We combined the proximal femoral locking plate with the cannulated screws. The instrument is simple, short, and designed to configure to the proximal femur. A small incision is convenient for placement and fixation. Therefore, compared with the sliding hip screw device, the proximal femoral locking plate also has the advantage of a less invasive surgical exposure with less blood loss. Meanwhile, cannulated screws are designed to lock the nail head and strengthen biomechanical stability. The overall rate of nonunion for patients in this series was 5%. When split into fracture type, no undisplaced fractures and 7% of displaced fractures experienced nonunion. This compares favorably with other implants (Table 2). 2,6,13,20,21 Regarding avascular necrosis, the overall rate in this series was 0 for undisplaced fractures and 14% for the displaced fractures, which is again lower than with other implants. 2,6,13,20,21 Meanwhile, the reoperation rate in this series was 0 for the undisplaced fractures and 14% for the displaced fractures, which is again lower than the case of other implants reflected in Table 2.
2,6,13,20,21

Table 2: Studies Reporting Internal Fixation for the Treatment of Femoral Neck Fractures

The timing of surgery for femoral neck fractures remains controversial, and the available data remain inconclusive. 3 In our series, 5 patients with displaced femoral neck fractures had a fixation delay of 24 hours, and 2 experienced nonunion. Seven patients with undisplaced fractures had a fixation delay of 24 hours, and none experienced nonunion or avascular necrosis. We recommend that surgery be done on an urgent basis. Open reduction and internal fixation of the displaced femoral neck fracture should be performed as soon as the patient is considered stable. An urgent operation allows early reduction, capsular decompression, restoration of the anatomy, and restoration of femoral head vascularity by unkinking the vessels. However, no marked correlation exists between the timing of surgery and undisplaced femoral neck fractures.
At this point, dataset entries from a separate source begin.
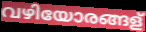
വഴിയോരങ്ങള്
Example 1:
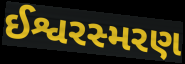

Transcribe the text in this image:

ઈશ્વરસ્મરણ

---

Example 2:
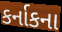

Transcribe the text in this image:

કર્નાકના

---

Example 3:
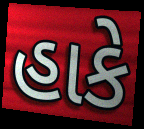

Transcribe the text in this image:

હાકે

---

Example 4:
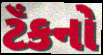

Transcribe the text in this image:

ટૅંકનો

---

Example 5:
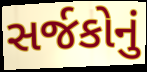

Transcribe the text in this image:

સર્જકોનું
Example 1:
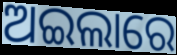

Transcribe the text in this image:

ଅଇଲାରେ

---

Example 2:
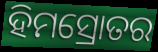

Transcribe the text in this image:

ହିମସ୍ରୋତର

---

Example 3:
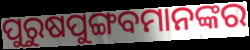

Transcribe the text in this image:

ପୁରୁଷପୁଙ୍ଗବମାନଙ୍କର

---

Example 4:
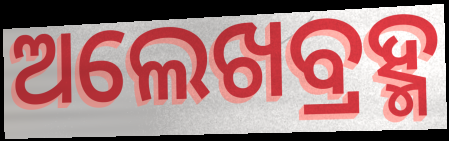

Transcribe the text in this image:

ଅଲେଖବ୍ରହ୍ମ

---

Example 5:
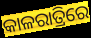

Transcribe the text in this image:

କାଳରାତ୍ରିରେ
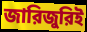
জারিজুরিই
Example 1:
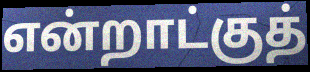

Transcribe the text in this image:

என்றாட்குத்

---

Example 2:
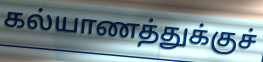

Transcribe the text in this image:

கல்யாணத்துக்குச்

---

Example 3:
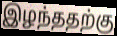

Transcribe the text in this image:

இழந்ததற்கு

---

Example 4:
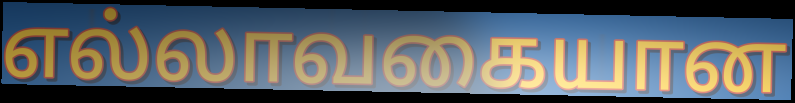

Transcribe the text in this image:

எல்லாவகையான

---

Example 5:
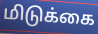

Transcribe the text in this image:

மிடுக்கை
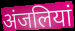
अंजलियां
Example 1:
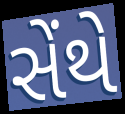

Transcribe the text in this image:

સેંથે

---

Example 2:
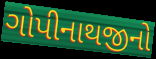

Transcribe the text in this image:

ગોપીનાથજીનો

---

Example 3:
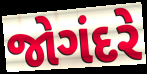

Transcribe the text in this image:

જોગંદરે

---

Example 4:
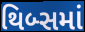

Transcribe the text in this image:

થિબ્સમાં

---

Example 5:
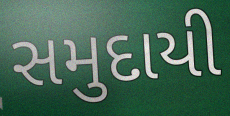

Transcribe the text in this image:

સમુદાયી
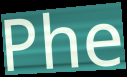
Phe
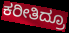
ಕರೀತಿದ್ರೂ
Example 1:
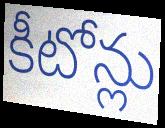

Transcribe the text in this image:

కీటోన్లు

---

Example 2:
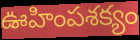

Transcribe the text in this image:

ఊహింపశక్యం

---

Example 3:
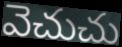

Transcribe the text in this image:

వెచుచు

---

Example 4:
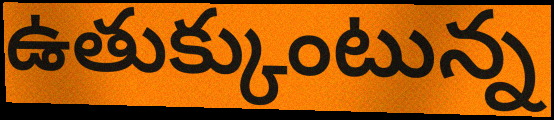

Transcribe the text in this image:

ఉతుక్కుంటున్న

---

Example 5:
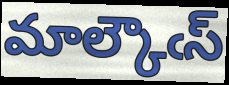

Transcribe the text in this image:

మాల్కౌఁస్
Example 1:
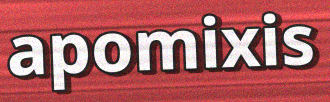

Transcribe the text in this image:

apomixis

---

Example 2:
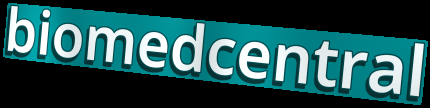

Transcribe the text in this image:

biomedcentral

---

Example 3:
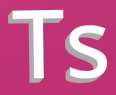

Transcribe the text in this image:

Ts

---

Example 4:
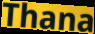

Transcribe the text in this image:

Thana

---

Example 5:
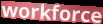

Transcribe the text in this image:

workforce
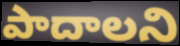
పాదాలని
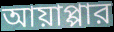
আয়াপ্পার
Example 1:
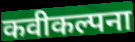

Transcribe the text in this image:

कवीकल्पना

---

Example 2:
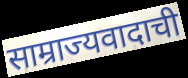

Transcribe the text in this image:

साम्राज्यवादाची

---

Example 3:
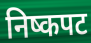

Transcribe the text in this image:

निष्कपट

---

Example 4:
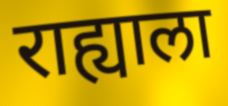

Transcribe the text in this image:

राह्याला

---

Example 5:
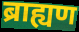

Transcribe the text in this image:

ब्राह्यण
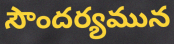
సౌందర్యమున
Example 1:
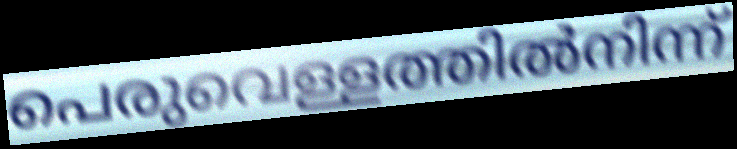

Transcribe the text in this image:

പെരുവെള്ളത്തിൽനിന്ന്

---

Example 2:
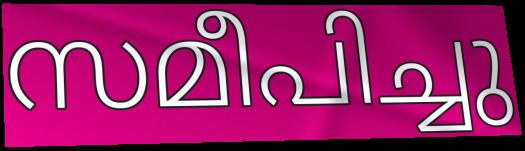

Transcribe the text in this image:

സമീപിച്ചു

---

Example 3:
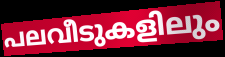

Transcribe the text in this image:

പലവീടുകളിലും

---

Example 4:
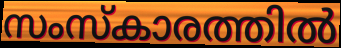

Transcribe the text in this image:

സംസ്കാരത്തിൽ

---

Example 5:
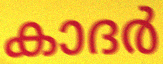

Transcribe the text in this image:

കാദർ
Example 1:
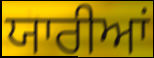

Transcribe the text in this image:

This study has limitations. Whether the proximal femoral locking plate is correctly positioned determines the position of the cannulated screws to avoid their placement into the joint. Therefore, the placement of the proximal femoral locking plate should be preformed with the help of C-arm radiography to assure precise positioning. Furthermore, the effect of locking fixation is inferior to that of nonlocked cannulated screws on femoral neck fractures. Therefore, 1 nonlocked cannulated screw should be used first for fixation after confirming the effect of fracture reposition and then fixed with locking cannulated screws.